Heureusement, Anna a un ange gardien, un protecteur sincère, avec qui elle va vivre, en opposition à sa foi profonde et en dépit de ses vœux pieux de chasteté, rongée périodiquement par ce douloureux dilemme, une liaison amoureuse brûlante qui constitue, marquée de scènes d’une sensualité sans équivoque, une passionnante intrigue dans l’intrigue. Gwendal, aidé tantôt par ses amis de la chouannerie (eh oui, les Chouans sont là, eux aussi), tantôt par ses compagnons d’un cercle parisien universitaire, révolutionnaire, ouvertement athée, réussit à soustraire Anna aux velléités de ses poursuivants jusqu’au jour où…
C’est dans la complémentarité contradictoire de ce couple que se révèle peut-être le dessein de l’auteur, consistant à faire d’Anna et de Gwendal une représentation romanesque du combat politique qui oppose, du début de la IIIe république à la loi de séparation des églises et de l’Etat, les mouvements laïques et les « bouffeurs de curés » aux forces rétrogrades des milieux catholiques de la noblesse décadente et d’une bourgeoisie bien-pensante.

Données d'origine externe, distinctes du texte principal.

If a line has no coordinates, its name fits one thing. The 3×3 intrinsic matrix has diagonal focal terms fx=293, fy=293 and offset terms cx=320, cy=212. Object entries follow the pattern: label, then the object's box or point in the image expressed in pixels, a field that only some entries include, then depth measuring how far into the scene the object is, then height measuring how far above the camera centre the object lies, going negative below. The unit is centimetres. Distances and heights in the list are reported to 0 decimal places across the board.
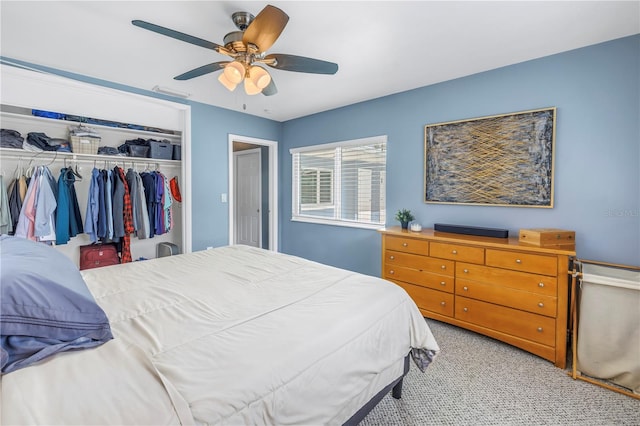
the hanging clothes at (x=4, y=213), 259 -9
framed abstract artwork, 257 +43
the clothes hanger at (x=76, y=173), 307 +33
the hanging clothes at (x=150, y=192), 348 +14
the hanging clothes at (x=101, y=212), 312 -9
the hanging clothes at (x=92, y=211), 304 -8
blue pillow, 85 -35
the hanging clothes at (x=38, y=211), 270 -7
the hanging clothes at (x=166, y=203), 358 +1
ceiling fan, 171 +99
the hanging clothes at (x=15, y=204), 271 -1
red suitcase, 315 -57
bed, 79 -52
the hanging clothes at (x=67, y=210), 288 -7
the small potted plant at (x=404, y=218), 329 -16
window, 382 +31
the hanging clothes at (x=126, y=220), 327 -18
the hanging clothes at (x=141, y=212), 337 -10
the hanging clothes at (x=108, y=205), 313 -2
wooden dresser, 219 -69
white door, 545 +13
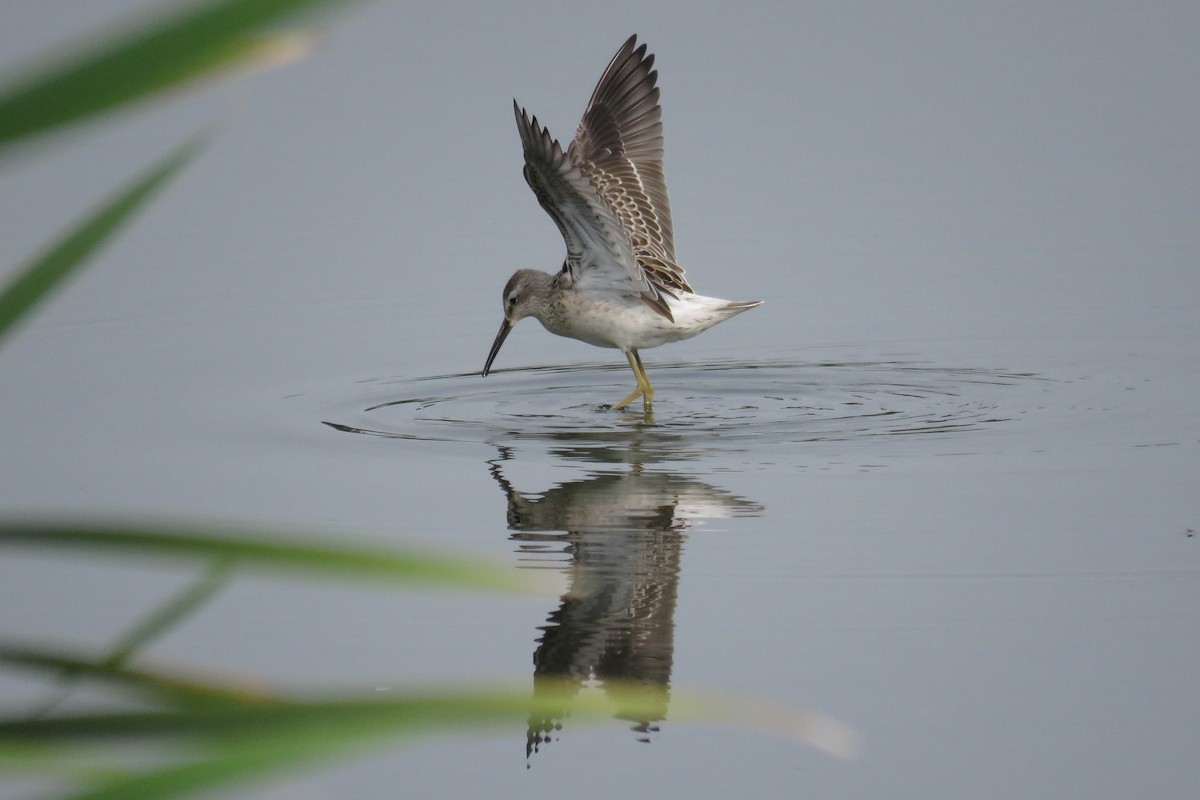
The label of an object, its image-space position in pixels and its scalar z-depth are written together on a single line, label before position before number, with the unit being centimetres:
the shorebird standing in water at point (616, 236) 1309
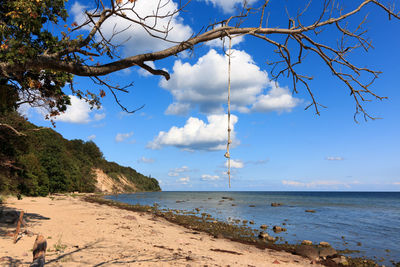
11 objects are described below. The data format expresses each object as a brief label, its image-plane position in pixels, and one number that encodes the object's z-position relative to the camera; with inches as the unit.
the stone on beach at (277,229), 852.7
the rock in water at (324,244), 671.4
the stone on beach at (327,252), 558.9
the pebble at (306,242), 680.3
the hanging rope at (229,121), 159.9
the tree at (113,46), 185.3
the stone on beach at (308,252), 539.8
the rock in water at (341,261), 516.0
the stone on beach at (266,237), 694.1
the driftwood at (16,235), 375.0
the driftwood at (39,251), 179.2
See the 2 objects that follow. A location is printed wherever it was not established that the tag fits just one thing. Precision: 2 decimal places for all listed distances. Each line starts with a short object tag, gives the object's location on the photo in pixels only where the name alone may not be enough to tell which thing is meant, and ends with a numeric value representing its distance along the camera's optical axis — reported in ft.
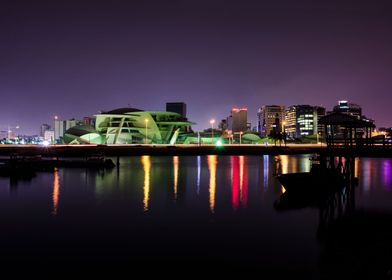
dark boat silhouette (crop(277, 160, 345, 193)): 114.32
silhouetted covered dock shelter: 114.42
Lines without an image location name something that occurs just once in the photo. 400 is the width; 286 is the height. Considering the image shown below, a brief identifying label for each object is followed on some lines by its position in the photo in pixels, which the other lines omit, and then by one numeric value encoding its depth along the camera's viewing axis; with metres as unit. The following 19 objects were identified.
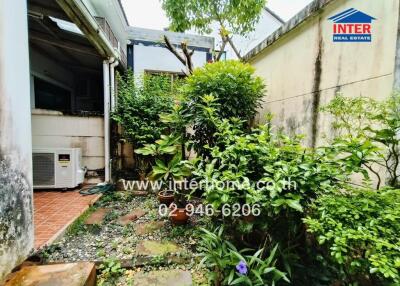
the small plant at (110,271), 2.08
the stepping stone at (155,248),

Tout, dans le roman en effet, transpire la fin d’une époque et les tourbillons transitoires agitant la naissance d’une ère nouvelle, républicaine et laïque.
Michael Marqui ne s’est pas contenté de raconter une histoire. Il a inscrit sa narration dans un contexte sociologique, historique, spatial, gastronomique fondé sur une recherche documentaire minutieuse. Ainsi en est-il des toponymes urbains, de la description détaillée, pseudo-réaliste, des rues, quartiers, maisons et monuments célèbres, des itinéraires, des différents modes de transport qui coexistent encore en cette fin de siècle (calèches, fiacres, trains, l’automobile d’Otto), des vins et des mets que dégustent à longueur de récit les divers protagonistes (on devine que notre auteur est un œnologue averti et un fieffé gourmet), des habits, attributs et colifichets que portent les personnages, des cryptes et lieux sanctifiés abritant telle ou telle relique, des paysages variés traversés par les fuyards et par ceux qui les traquent, des intérieurs du palais du Vatican, et, par l’instauration d’un narrateur omniscient, des réflexions, pensées, extases et tourments des personnages tout autant que des « tempêtes sous un crâne », en particulier celles qui troublent à maintes reprises la bienheureuse sérénité du successeur de Saint-Pierre.
A consommer sans modération.
Patryck Froissart
Né à Ossun, petit village près de Lourdes, Michael Marqui a passé son enfance dans la cité mariale. Après des études au Lycée à Tarbes et à l’Université Paul Sabatier à Toulouse, il part faire son service militaire à La Réunion, en tant que professeur de mathématiques. Les voyages se multiplient et l’expatriation continue, l’Australie, La Guyane, Abidjan, Kinshasa, et enfin l’Afrique du Sud où il réside actuellement avec son épouse et son fils. Il passe des vacances en France régulièrement, pour retrouver sa famille à Lourdes.